On July 21, 2025, cybersecurity researchers revealed a widespread zero-day vulnerability in Microsoft SharePoint, which has already been exploited to infiltrate at least 100 organisations worldwide, including U.S. and U.K. government agencies. This critical security flaw, which Microsoft is racing to patch, highlights once again the increasing sophistication and urgency of protecting enterprise collaboration tools from cyberattack.

Background

Microsoft SharePoint, a popular platform for document management and internal collaboration, is widely deployed by governments, corporations, and NGOs. Over the past two years, it has become a central piece of many remote and hybrid work infrastructures. However, like other complex software systems, SharePoint remains a high-value target for cybercriminals.

In early July, researchers at Mandiant detected suspicious traffic on a client’s SharePoint server. Further investigation uncovered a zero-day vulnerability that allowed remote code execution without authentication.

What Happened

According to Mandiant, the attackers exploited this vulnerability to deploy custom web shells, gain administrative privileges, and move laterally within the victim’s network.

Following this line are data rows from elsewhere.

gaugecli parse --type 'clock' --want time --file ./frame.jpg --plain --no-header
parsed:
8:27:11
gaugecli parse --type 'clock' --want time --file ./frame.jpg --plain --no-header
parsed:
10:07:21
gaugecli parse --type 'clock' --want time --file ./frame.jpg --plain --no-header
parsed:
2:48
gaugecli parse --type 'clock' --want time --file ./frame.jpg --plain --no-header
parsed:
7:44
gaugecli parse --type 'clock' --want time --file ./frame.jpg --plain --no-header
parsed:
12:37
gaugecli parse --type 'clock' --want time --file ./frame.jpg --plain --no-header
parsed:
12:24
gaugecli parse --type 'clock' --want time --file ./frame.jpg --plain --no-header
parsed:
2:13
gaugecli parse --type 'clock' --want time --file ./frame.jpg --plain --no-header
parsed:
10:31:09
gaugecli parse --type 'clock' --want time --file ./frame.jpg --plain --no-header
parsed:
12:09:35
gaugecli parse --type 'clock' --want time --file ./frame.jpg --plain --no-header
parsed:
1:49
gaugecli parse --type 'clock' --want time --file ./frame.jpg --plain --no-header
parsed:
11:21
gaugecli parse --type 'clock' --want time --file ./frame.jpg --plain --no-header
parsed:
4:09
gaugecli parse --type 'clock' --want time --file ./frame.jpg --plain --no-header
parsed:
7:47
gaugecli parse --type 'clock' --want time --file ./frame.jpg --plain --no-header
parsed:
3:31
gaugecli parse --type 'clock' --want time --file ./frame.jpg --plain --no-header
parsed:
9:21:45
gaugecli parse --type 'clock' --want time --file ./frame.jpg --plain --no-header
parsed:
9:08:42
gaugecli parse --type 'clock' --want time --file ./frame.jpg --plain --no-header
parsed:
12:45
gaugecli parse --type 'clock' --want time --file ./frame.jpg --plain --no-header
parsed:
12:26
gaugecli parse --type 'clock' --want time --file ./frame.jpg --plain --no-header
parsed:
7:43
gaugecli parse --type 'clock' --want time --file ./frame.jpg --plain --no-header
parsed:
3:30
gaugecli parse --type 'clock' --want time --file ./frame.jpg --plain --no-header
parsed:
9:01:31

The campaign appears to have started in late June, and by mid-July at least 75 servers had been compromised, with additional victims being discovered as scanning intensified.

Evidence suggests a Chinese-linked threat actor is behind the attack, leveraging the exploit to steal sensitive data from Western government agencies and contractors.

Scope of Compromise

So far, confirmed victims include:

  • Three U.S. federal agencies
  • Two major U.K. departments
  • Energy, defense, and aerospace contractors
  • At least 40 private enterprises in finance, healthcare, and manufacturing

This breach is considered one of the largest zero-day campaigns against enterprise collaboration platforms this year.

Industry & Government Reactions

The U.S. Cybersecurity and Infrastructure Security Agency (CISA) has issued an emergency directive urging all federal agencies to apply the workaround mitigation steps and prepare to deploy the official patch. CISA Director Jen Easterly stated: “This is a serious incident, and we’re working closely with Microsoft and partners to contain the threat.”

Microsoft acknowledged the vulnerability (CVE-2025-21000) and promised a patch within 48 hours. Their Threat Intelligence team released Indicators of Compromise (IOCs) to help defenders detect intrusions.

Impact

The breach underlines the growing risk of relying on software-as-a-service (SaaS) platforms without robust security controls. Analysts warn of potential data loss, intellectual property theft, and regulatory exposure for the victims.

Expert Advice

Security experts advise organisations to:

  • Review SharePoint access logs
  • Check for known IOCs
  • Isolate compromised servers
  • Apply available mitigations immediately

Future Outlook

The incident is expected to accelerate government and corporate investment in endpoint detection, zero-trust architectures, and cyber resilience.